#### [What is being asked]
Whenever a line in the following entries includes "plus", tally it. Report nothing except the final count.

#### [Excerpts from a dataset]
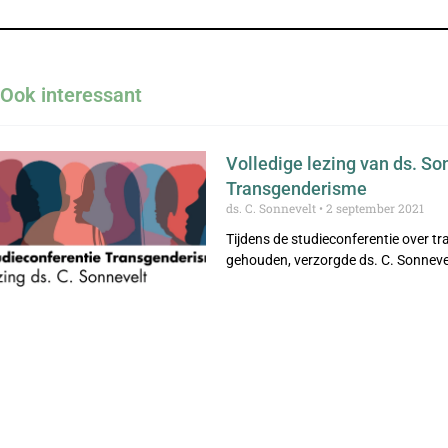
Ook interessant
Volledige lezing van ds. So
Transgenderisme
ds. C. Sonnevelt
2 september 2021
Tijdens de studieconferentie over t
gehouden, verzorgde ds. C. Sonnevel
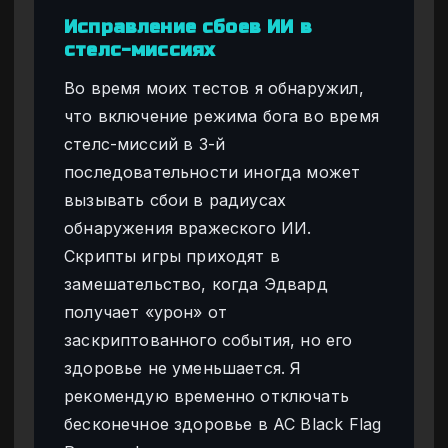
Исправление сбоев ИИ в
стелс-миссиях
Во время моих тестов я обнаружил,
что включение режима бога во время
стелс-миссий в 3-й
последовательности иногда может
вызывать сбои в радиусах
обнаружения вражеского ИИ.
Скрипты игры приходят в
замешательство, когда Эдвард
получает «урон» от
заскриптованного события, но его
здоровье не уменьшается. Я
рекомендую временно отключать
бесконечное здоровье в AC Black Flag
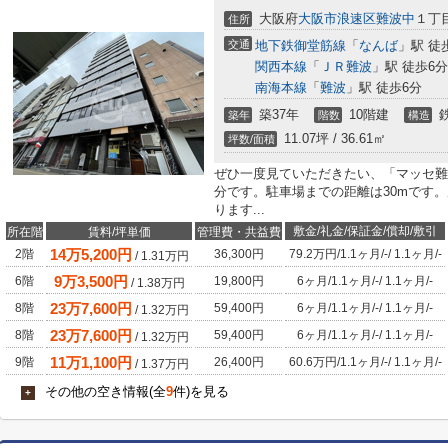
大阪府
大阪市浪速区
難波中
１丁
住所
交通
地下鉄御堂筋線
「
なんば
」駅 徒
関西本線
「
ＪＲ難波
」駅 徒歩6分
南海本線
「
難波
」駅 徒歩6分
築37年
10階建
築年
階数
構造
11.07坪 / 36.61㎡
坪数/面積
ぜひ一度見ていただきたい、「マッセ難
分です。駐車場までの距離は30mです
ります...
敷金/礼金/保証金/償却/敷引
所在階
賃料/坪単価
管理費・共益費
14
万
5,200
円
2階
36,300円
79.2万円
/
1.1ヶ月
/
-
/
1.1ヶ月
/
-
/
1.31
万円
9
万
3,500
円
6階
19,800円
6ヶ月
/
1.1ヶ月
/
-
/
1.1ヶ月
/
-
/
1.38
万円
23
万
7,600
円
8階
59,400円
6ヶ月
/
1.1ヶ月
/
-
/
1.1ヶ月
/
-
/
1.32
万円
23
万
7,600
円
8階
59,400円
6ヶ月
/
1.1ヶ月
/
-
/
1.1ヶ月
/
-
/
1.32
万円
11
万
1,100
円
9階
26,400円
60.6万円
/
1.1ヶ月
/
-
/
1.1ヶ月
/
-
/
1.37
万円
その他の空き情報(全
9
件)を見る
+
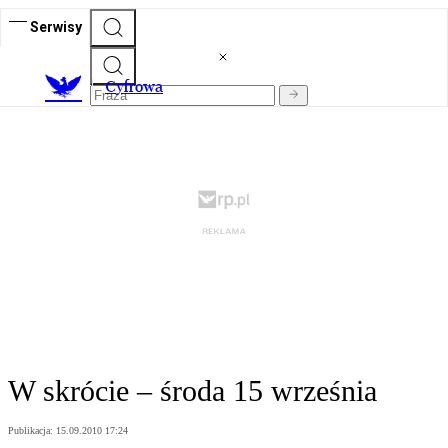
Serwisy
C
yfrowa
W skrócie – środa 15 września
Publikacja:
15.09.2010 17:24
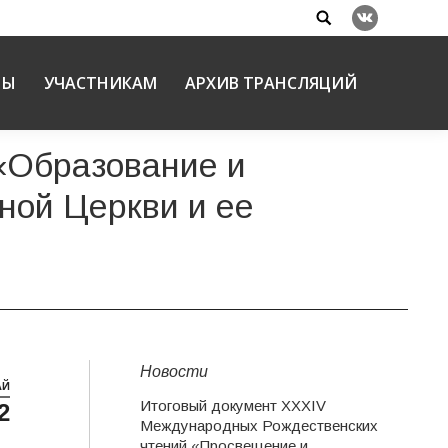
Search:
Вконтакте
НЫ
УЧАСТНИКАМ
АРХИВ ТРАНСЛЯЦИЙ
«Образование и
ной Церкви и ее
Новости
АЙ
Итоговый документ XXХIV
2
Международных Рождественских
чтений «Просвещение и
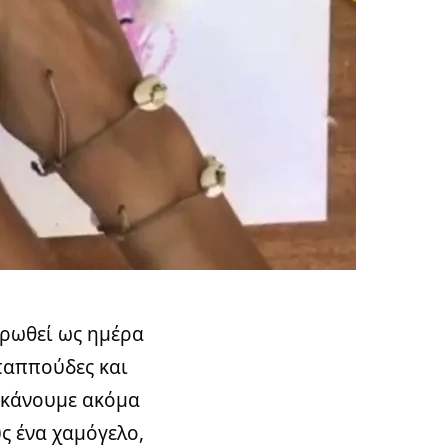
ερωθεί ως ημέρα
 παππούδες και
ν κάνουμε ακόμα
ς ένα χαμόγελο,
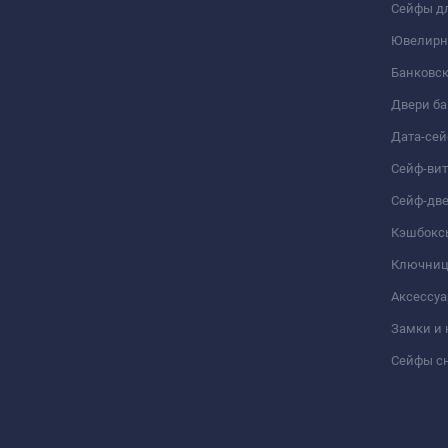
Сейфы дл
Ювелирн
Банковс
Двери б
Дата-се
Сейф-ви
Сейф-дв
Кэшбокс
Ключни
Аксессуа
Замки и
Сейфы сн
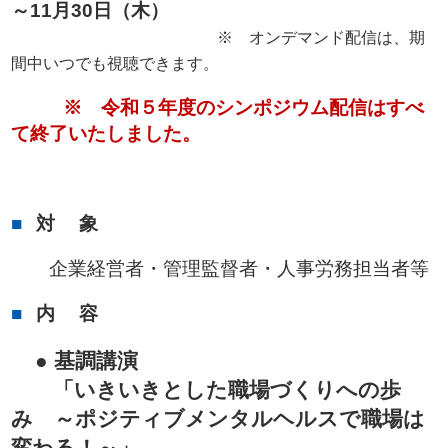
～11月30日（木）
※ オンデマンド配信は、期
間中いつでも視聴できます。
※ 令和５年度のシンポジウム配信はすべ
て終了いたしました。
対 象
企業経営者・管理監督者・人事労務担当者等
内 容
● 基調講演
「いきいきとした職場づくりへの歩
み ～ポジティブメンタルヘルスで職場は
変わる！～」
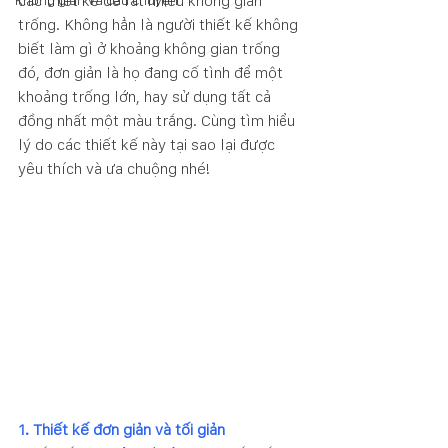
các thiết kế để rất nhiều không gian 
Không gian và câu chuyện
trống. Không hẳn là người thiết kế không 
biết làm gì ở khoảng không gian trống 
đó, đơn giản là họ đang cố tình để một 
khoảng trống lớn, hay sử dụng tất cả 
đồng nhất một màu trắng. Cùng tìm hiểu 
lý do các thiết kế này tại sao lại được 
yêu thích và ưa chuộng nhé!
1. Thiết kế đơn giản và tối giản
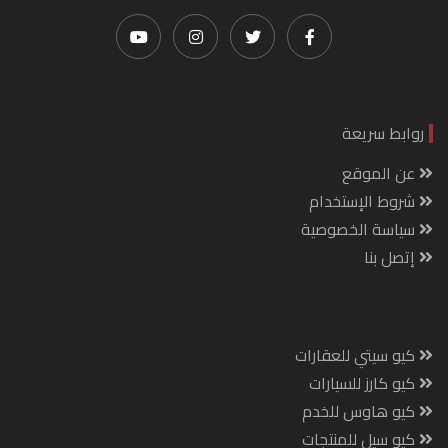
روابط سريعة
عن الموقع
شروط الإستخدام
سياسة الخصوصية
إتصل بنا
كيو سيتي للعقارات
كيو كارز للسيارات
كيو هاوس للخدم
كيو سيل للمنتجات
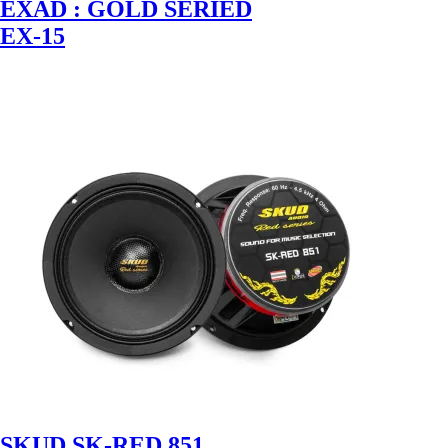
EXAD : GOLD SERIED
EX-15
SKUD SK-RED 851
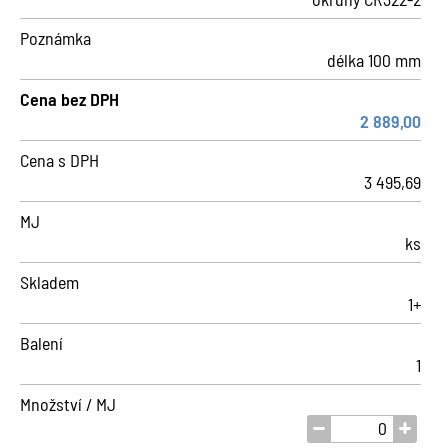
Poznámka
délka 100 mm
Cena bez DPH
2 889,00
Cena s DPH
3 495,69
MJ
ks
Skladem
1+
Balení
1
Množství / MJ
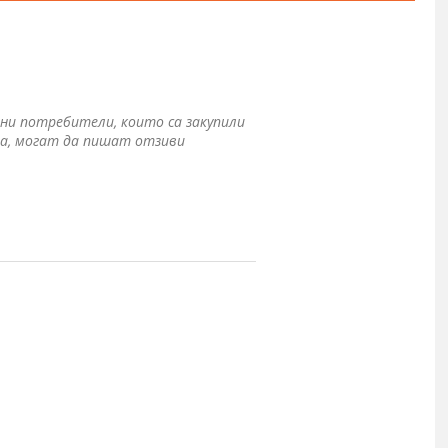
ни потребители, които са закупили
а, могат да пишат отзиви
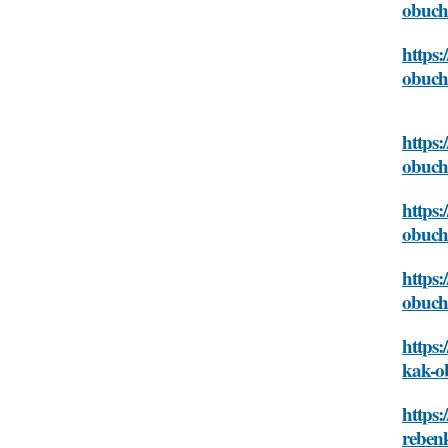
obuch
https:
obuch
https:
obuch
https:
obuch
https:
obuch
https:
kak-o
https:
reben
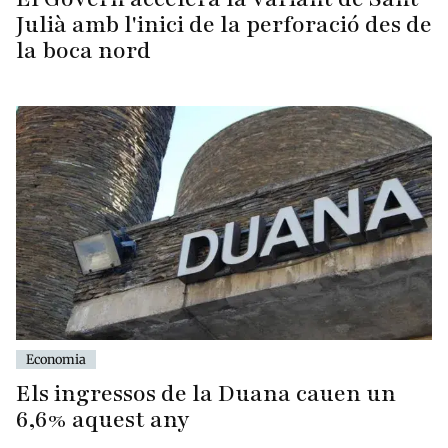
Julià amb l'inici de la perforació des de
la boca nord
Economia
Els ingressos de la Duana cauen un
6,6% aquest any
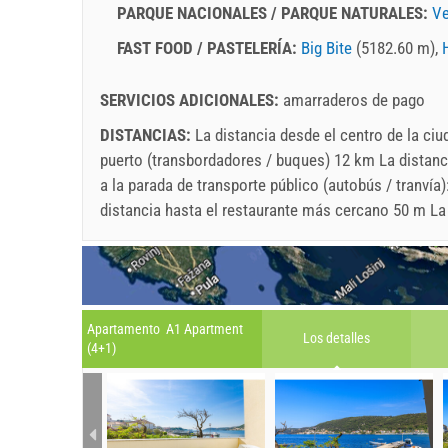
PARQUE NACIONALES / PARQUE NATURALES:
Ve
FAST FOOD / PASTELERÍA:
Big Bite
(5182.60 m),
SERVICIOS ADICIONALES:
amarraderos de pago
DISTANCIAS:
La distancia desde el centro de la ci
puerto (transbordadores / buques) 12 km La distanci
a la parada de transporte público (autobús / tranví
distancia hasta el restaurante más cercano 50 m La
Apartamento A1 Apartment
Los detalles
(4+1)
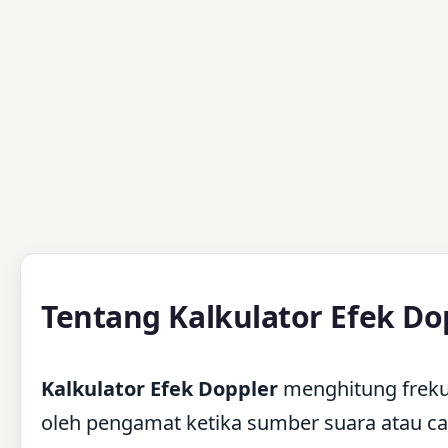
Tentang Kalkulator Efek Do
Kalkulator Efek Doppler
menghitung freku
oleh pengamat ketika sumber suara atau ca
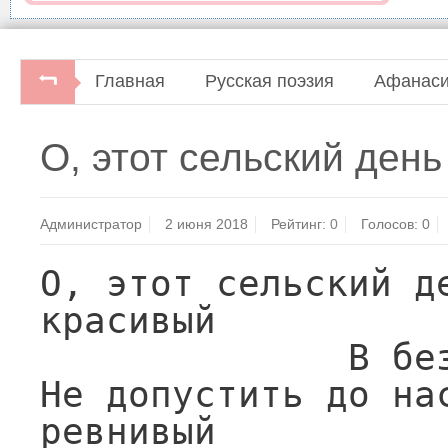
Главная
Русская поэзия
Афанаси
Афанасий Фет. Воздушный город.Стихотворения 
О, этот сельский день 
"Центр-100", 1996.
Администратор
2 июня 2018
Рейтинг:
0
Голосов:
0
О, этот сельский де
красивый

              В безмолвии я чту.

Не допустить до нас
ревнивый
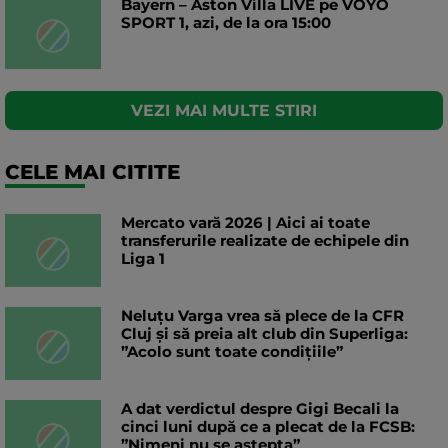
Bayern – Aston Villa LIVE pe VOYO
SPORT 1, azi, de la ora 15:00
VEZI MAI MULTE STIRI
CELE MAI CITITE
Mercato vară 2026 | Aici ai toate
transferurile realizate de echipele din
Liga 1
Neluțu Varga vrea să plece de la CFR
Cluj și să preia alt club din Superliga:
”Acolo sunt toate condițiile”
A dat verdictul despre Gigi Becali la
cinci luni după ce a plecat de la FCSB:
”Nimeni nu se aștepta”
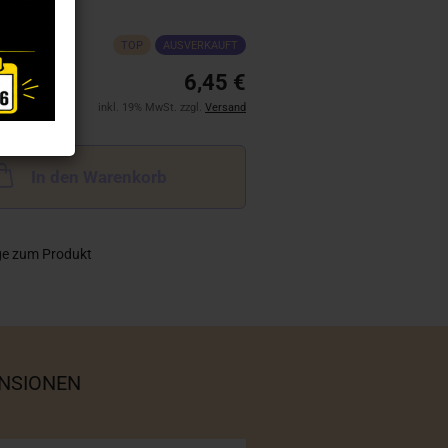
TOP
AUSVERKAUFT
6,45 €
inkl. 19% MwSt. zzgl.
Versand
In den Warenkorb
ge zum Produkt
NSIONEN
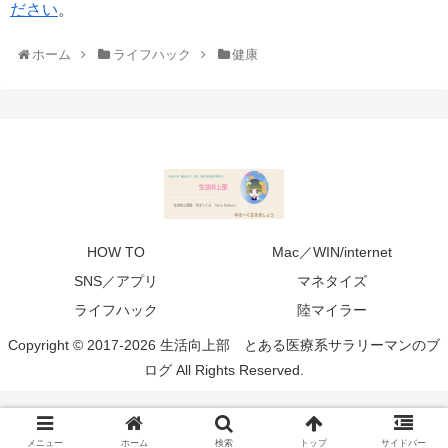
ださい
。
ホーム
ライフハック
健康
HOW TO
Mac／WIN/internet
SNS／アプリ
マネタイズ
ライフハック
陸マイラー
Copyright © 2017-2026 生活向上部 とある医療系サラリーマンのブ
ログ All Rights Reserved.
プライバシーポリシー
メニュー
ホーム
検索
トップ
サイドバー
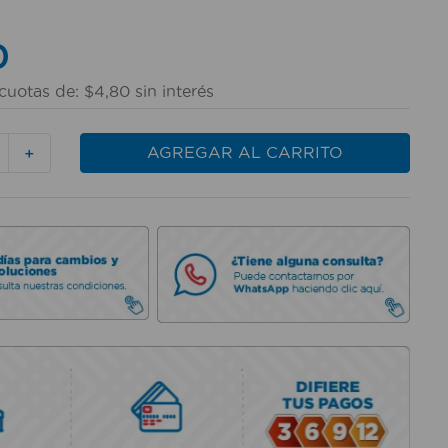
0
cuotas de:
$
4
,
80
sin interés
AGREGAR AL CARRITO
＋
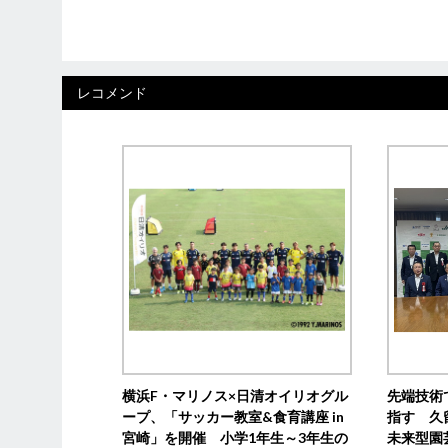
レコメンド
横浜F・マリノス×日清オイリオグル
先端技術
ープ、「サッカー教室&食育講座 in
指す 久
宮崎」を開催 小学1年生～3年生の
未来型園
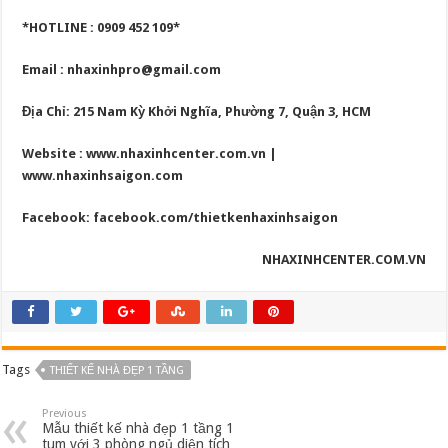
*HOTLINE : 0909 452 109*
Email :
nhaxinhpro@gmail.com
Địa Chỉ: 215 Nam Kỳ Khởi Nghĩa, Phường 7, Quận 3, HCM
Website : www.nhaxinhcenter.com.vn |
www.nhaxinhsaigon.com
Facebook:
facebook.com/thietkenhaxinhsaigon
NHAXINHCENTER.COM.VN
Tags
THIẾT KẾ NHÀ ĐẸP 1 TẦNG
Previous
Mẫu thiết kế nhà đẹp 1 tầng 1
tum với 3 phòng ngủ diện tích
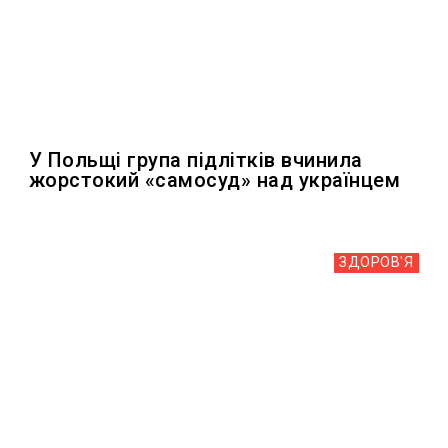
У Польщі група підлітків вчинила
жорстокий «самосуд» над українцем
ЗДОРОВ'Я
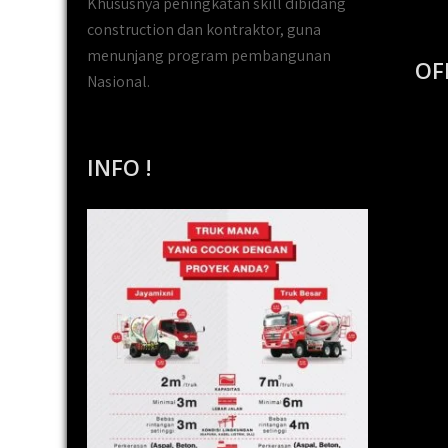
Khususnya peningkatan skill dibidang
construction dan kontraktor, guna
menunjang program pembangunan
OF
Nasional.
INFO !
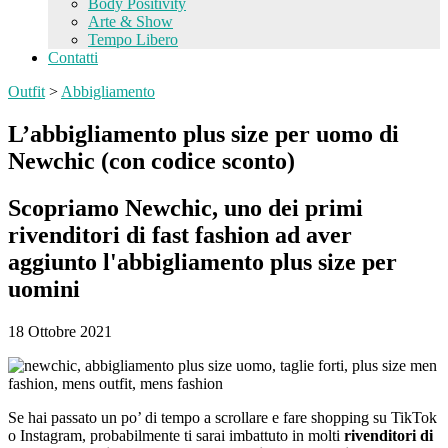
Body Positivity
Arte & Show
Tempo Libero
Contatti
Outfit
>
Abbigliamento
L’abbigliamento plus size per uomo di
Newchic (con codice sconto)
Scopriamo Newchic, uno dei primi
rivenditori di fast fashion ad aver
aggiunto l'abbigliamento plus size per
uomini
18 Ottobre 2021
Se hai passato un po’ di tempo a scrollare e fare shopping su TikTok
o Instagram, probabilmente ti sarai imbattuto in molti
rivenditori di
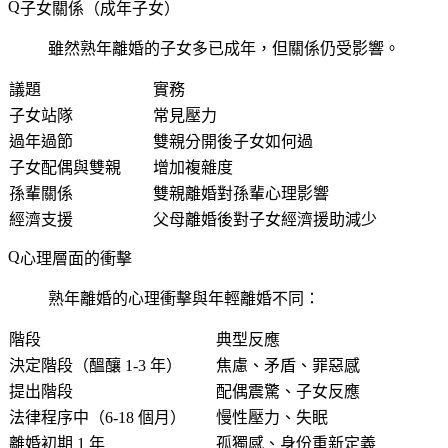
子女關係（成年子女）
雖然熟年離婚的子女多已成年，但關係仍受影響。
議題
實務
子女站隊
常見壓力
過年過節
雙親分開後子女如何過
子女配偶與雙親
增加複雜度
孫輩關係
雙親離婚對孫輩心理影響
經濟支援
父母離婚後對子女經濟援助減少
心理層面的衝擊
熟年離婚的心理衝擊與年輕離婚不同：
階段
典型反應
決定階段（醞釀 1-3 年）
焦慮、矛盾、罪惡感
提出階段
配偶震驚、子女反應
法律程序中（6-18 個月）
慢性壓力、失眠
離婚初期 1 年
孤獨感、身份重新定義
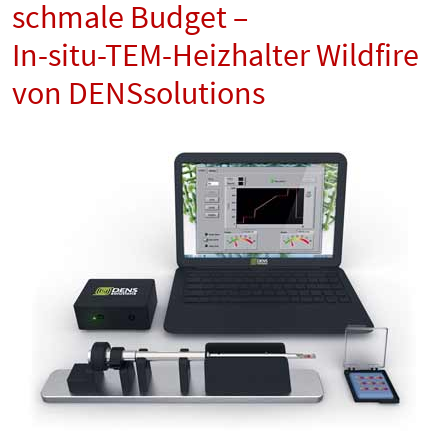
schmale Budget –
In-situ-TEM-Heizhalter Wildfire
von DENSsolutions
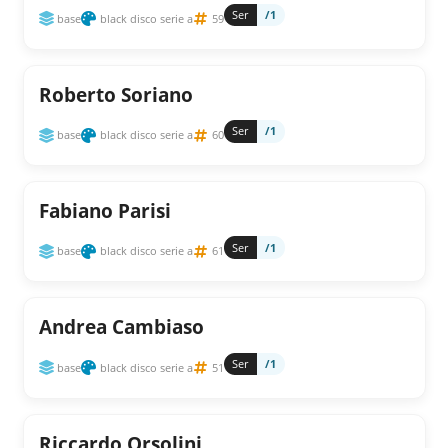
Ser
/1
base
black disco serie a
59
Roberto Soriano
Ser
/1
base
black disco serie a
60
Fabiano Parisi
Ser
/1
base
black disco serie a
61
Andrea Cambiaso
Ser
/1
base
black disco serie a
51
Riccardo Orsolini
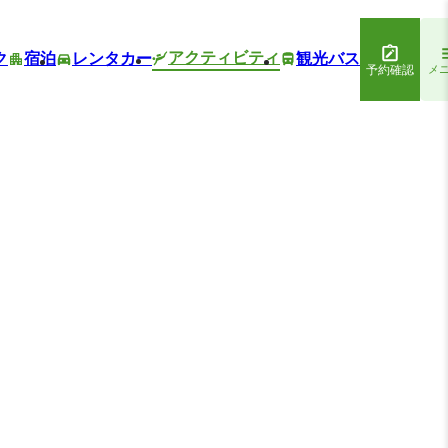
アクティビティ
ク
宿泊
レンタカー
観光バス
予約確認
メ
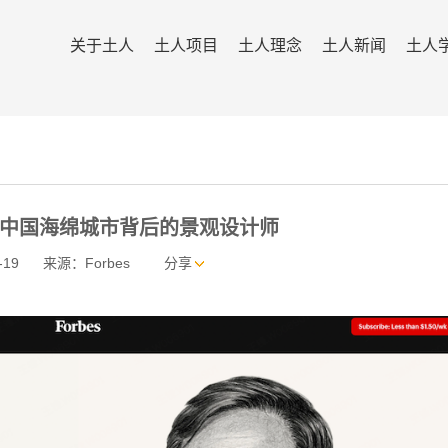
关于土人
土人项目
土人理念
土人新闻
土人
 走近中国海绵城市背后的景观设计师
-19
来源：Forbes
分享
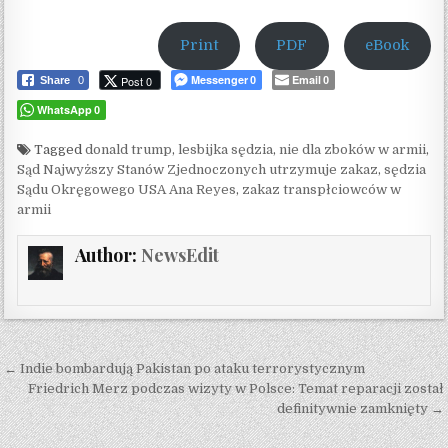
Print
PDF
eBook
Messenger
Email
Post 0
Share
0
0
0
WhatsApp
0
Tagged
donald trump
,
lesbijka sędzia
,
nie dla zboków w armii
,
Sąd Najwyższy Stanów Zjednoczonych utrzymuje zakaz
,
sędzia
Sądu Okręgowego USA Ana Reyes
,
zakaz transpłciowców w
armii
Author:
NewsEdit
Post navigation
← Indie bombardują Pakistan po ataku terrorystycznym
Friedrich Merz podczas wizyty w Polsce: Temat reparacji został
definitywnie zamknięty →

#### [Solution for this problem]
2